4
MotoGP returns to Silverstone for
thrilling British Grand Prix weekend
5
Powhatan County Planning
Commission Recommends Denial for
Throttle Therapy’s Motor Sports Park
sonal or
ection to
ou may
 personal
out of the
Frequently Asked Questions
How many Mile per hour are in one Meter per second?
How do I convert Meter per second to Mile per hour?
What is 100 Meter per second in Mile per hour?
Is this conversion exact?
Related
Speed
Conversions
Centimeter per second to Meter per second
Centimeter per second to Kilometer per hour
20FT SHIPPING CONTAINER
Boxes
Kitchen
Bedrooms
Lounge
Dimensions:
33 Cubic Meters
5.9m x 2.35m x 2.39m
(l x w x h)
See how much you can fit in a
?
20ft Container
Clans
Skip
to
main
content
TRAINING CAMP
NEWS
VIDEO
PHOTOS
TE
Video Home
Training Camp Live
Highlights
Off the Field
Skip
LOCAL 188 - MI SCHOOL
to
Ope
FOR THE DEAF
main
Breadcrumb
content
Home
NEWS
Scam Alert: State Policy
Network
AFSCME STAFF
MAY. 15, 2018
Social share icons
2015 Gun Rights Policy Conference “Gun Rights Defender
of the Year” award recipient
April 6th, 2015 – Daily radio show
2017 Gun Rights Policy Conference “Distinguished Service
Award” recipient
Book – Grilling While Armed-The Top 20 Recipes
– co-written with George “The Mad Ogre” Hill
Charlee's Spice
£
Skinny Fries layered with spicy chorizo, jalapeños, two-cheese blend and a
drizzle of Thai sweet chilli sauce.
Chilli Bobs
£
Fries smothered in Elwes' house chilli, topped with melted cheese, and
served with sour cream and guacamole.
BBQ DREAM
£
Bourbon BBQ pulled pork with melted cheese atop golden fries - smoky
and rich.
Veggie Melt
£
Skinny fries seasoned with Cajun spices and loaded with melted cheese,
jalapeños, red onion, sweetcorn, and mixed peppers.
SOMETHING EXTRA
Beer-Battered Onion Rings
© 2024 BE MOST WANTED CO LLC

_ _ _

» DIRECTIONS FOR THIS TASK:
Quote all the records exactly, please, leaving none out.

» EXPECTED ANSWER:
4
MotoGP returns to Silverstone for
thrilling British Grand Prix weekend
5
Powhatan County Planning
Commission Recommends Denial for
Throttle Therapy’s Motor Sports Park
sonal or
ection to
ou may
 personal
out of the
Frequently Asked Questions
How many Mile per hour are in one Meter per second?
How do I convert Meter per second to Mile per hour?
What is 100 Meter per second in Mile per hour?
Is this conversion exact?
Related
Speed
Conversions
Centimeter per second to Meter per second
Centimeter per second to Kilometer per hour
20FT SHIPPING CONTAINER
Boxes
Kitchen
Bedrooms
Lounge
Dimensions:
33 Cubic Meters
5.9m x 2.35m x 2.39m
(l x w x h)
See how much you can fit in a
?
20ft Container
Clans
Skip
to
main
content
TRAINING CAMP
NEWS
VIDEO
PHOTOS
TE
Video Home
Training Camp Live
Highlights
Off the Field
Skip
LOCAL 188 - MI SCHOOL
to
Ope
FOR THE DEAF
main
Breadcrumb
content
Home
NEWS
Scam Alert: State Policy
Network
AFSCME STAFF
MAY. 15, 2018
Social share icons
2015 Gun Rights Policy Conference “Gun Rights Defender
of the Year” award recipient
April 6th, 2015 – Daily radio show
2017 Gun Rights Policy Conference “Distinguished Service
Award” recipient
Book – Grilling While Armed-The Top 20 Recipes
– co-written with George “The Mad Ogre” Hill
Charlee's Spice
£
Skinny Fries layered with spicy chorizo, jalapeños, two-cheese blend and a
drizzle of Thai sweet chilli sauce.
Chilli Bobs
£
Fries smothered in Elwes' house chilli, topped with melted cheese, and
served with sour cream and guacamole.
BBQ DREAM
£
Bourbon BBQ pulled pork with melted cheese atop golden fries - smoky
and rich.
Veggie Melt
£
Skinny fries seasoned with Cajun spices and loaded with melted cheese,
jalapeños, red onion, sweetcorn, and mixed peppers.
SOMETHING EXTRA
Beer-Battered Onion Rings
© 2024 BE MOST WANTED CO LLC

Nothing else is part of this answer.